Problem details
What are the lines from the top of the entries below through the line containing "wall picture (3rd"? Return them exactly, both ends included, without the pictures.

START Provided records

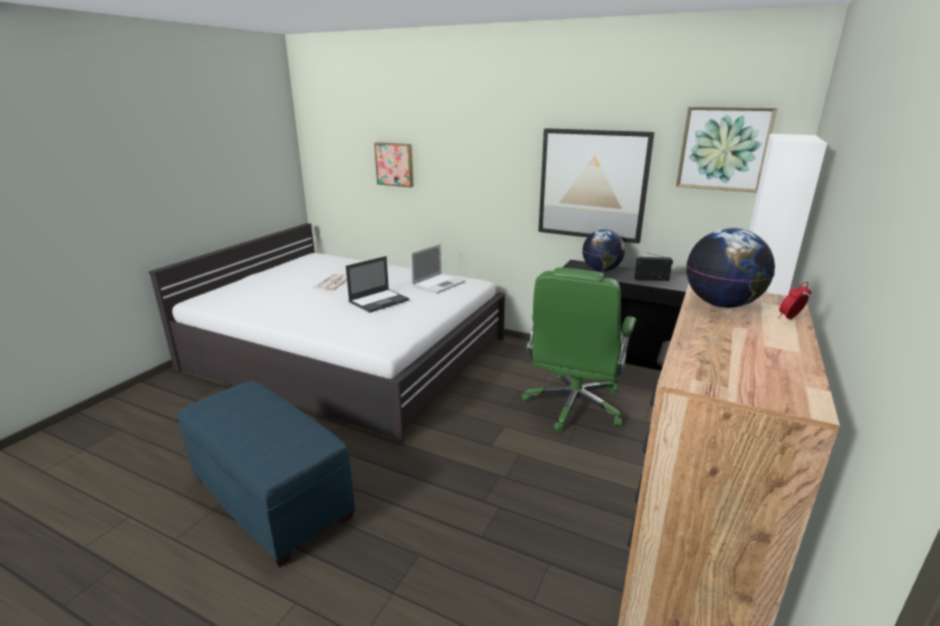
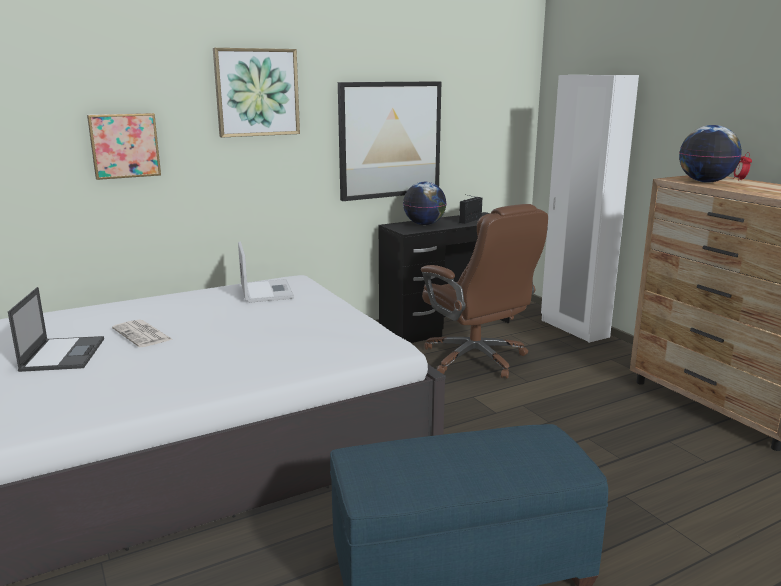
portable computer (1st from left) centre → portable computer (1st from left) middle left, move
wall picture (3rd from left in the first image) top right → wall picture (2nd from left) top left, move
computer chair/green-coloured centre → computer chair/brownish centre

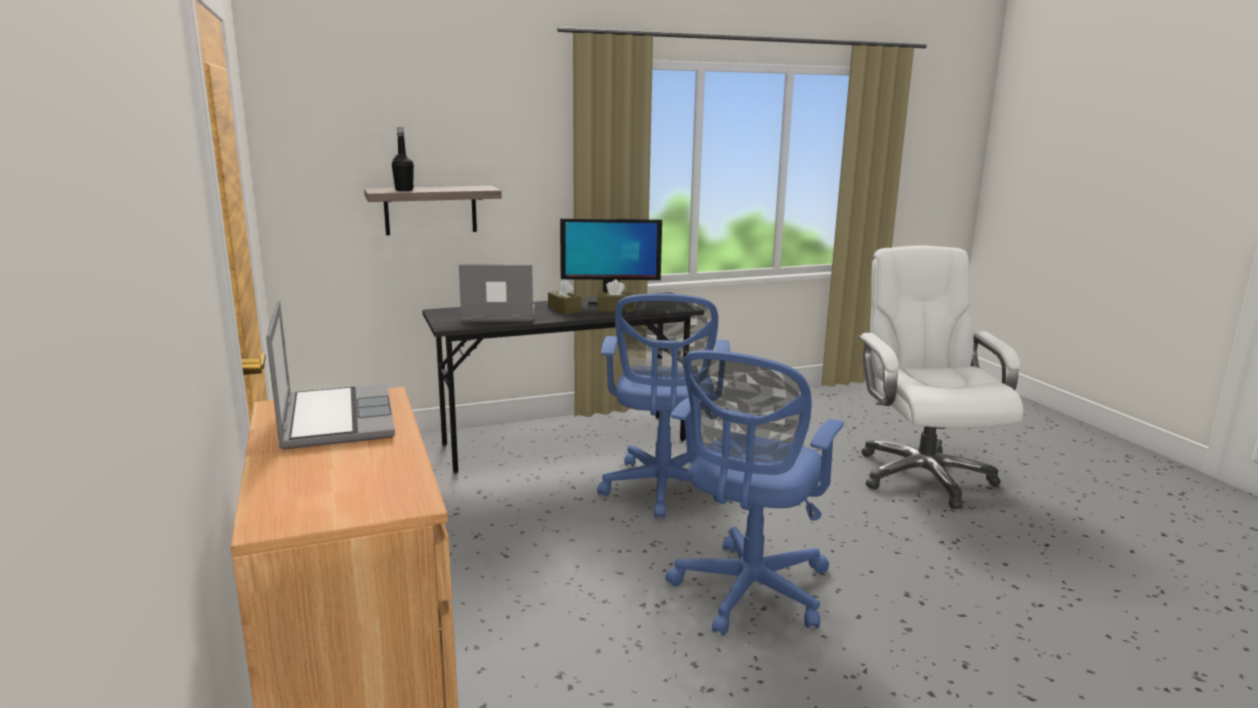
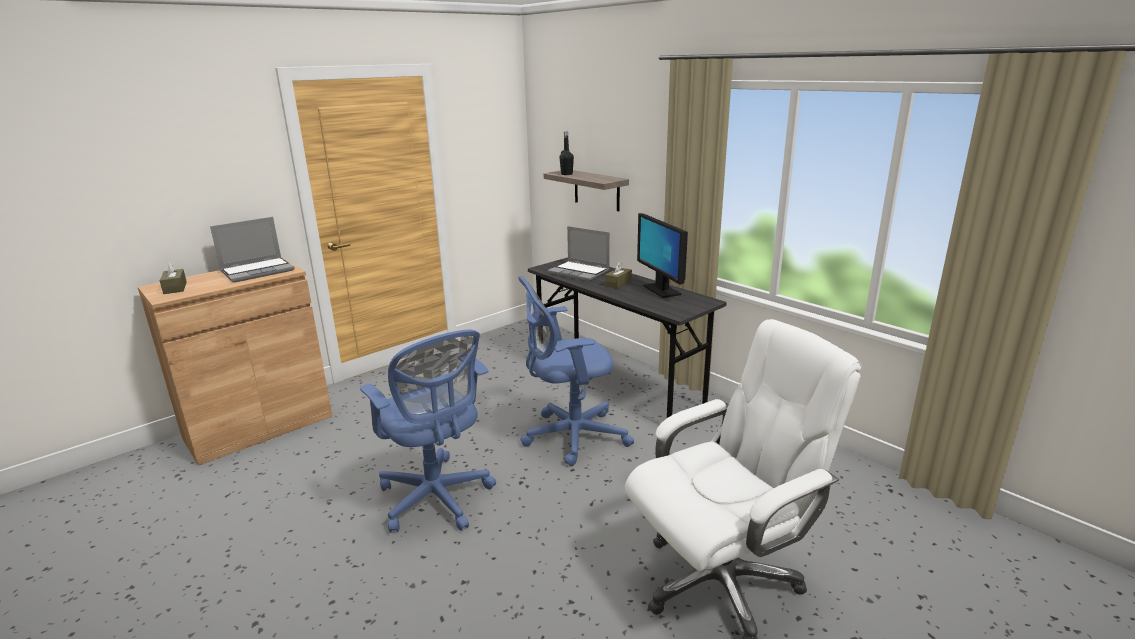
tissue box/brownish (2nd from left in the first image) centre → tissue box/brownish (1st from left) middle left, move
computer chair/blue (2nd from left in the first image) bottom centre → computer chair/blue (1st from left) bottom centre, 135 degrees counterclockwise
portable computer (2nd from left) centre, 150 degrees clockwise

END Provided records

Written solution
portable computer (1st from left) centre → portable computer (1st from left) middle left, move
wall picture (3rd from left in the first image) top right → wall picture (2nd from left) top left, move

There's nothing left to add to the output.